● Extrait choisi:
════════
Le demandeur n'est pas crédible. Le tribunal est dans l'incapacité de concilier les heures ouvrables des douanes togolaises et la corruption des militaires affectés à la circulation avec les « droits » du peuple du Togo confisqués par le gouvernement de ce pays. Le tribunal constate que le demandeur a dit n'importe quoi pour justifier son ignorance.

(Décision du tribunal, le 8 septembre 2005, dossier du tribunal à la page 6)

[10]            Le demandeur allègue qu'il a expliqué, de façon raisonnable, le contenu des dépliants qu'il dispensait au nom de l'UFC et que le tribunal a erré en le trouvant non crédible sur ce point. De plus, le demandeur prétend que si ses réponses semblaient être vagues, c'est plutôt parce qu'il n'a jamais fait d'études et que le tribunal utilisait un langage qu'il ne pouvait pas comprendre. Le procès verbal, à la page 323, précise :

Q. Qu'est-ce que ça disait ces tracts?

R. Je peux pas dire les dates exactes, mais je sais que je l'ai fait jusqu'à mon départ, déposer de temps à autre des tracts dans la rue.

- donnez-moi des exemples.

R. Le dernier dont je me suis souvenu avant les élections, c'est le tract disait qu'on devait se mobiliser pour confisquer, pour retrouver les droits confisqués par les autorités gouvernementales.

Q. C'était quels droits ça, Monsieur?

R. C'est ce que le tract a dit, c'est parce que c'est pas moi qui l'ai écrit.

Q. Oui, mais Monsieur, est-ce que vous l'avez vu le tract?

R. (...non traduit...)

-OK

Q. Pouvez-vous me dire quels sont les droits que le gouvernement avait confisqués?

R. Par exemple, en ce qui concerne les choses, c'est que on voulait que les douanes soient ouvertes de vingt-quatre (24) sur vingt-quatre (24), pour l'économie, et aussi l'arrestation arbitraire des soldats dans les rues, qui te demandent de garer et puis ils demandent de leur donner un peu de sous. Le fait, c'est qu'ils vont te demander des papiers, tous les papiers sont en règle, mais ils vont pas te redonner les papiers, tant que tu leur donnes pas de l'argent. Le fait aussi c'est de partager aussi le pouvoir.

(Procès verbal, le 16 juin 2005, dossier du tribunal aux pages 323 et 324)

[11]            En relisant le procès verbal, je suis d'avis que le demandeur avait un interprète à sa disposition et qu'il comprenait les questions posées. Basé sur son comportement, le tribunal a tiré des conclusions non favorables sur la crédibilité du demandeur lorsqu'il répondait aux questions en disant n'importe quoi pour justifier son histoire. Ces conclusions sont raisonnables en considérant qu'elles sont motivées par le comportement du demandeur durant l'audience. Le demandeur n'a pas réussi à démontrer que le tribunal a rendu une décision fondée sur des conclusions de fait erronées, tirées de façon abusive et arbitraire et sans tenir compte des éléments de preuve dont il disposait. La Cour n'a pas à réévaluer la preuve, ou encore à substituer son opinion à celle du tribunal. Il revient au tribunal d'entendre la preuve et d'évaluer la crédibilité du demandeur et des documents déposés au soutien de sa demande.
════════
● Données fournies:
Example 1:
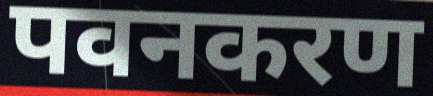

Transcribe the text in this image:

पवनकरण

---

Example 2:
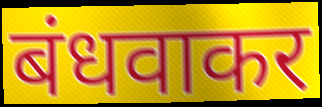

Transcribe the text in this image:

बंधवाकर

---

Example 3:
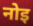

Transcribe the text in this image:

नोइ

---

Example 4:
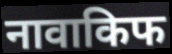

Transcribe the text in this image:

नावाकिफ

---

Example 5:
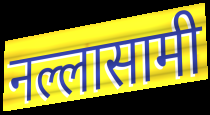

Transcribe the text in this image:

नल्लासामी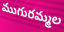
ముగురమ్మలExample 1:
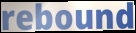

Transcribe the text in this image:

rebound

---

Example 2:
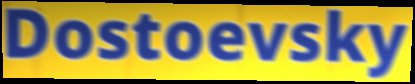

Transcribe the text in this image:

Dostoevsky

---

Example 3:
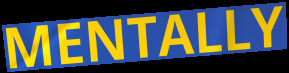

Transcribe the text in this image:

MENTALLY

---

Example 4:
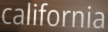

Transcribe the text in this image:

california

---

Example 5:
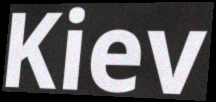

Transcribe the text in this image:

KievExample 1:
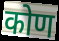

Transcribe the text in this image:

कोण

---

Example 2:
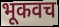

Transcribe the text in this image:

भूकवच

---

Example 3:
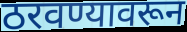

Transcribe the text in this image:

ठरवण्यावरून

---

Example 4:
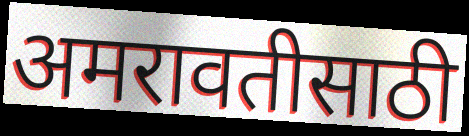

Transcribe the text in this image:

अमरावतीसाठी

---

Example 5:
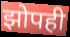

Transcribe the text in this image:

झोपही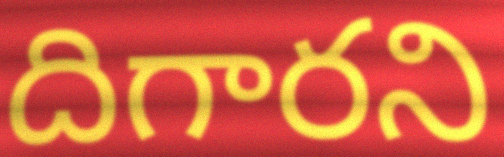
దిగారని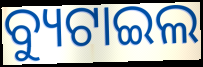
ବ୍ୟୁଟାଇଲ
════════
● Petit problème A:
Répondez à ces questions d'après l'extrait de décision :
(i) À quelle date le tribunal a-t-il rendu sa décision ?
(ii) De quelle aide le demandeur disposait-il pendant l'audience ?
(iii) Selon le demandeur, quel horaire d'ouverture voulait-on pour les douanes ?
● Petit problème B:
Relevez tous les numéros de page du dossier du tribunal cités dans l'extrait de décision.
● Petit problème C:
Reprenez l'extrait de décision à la suite de sa dernière phrase et prolongez-le de quelques phrases.
Les données proviennent d'une autre source.

● Corrigé de l'exercice A:
(i) Le 8 septembre 2005.
(ii) D'un interprète.
(iii) Vingt-quatre heures sur vingt-quatre.

● Corrigé de l'exercice B:
6, 323, 324

● Corrigé de l'exercice C:
[12]            Le tribunal a conclu que le demandeur n'a pas démontré qu'il participait aux activités politiques au sein de l'UFC. Le tribunal a nié la valeur probante de la carte de membre de l'UFC en raison d'une autre preuve documentaire. Le demandeur prétend que le tribunal n'aurait pas dû écarter son témoignage crédible par rapport à la démarche accomplie pour obtenir sa carte de membre en raison de l'autre preuve documentaire.

En outre, invité à relater les démarches accomplies pour obtenir sa carte de membre de l'UFC, le demandeur a relaté qu'il s'était rendu à leurs bureaux en présentant sa carte d'identité et sa photo. On lui a remis sa carte de membre dès le lendemain. D'entrée de jeu, le tribunal constate une incohérence entre la carte nationale d'identité du demandeur (pièce P-10) et la carte de membre de l'UFC (pièce P-11). Dans la pièce P-10, il est indiqué que le demandeur est domicilié à « Lomé, qt Adéwui mson Kikinal Biachi » (sic), alors que dans sa carde de membre de l'UFC (pièce P-11), il est relaté au chapitre de l'adresse : « Qt. Bé-Apeyemé, Lomé/Togo » .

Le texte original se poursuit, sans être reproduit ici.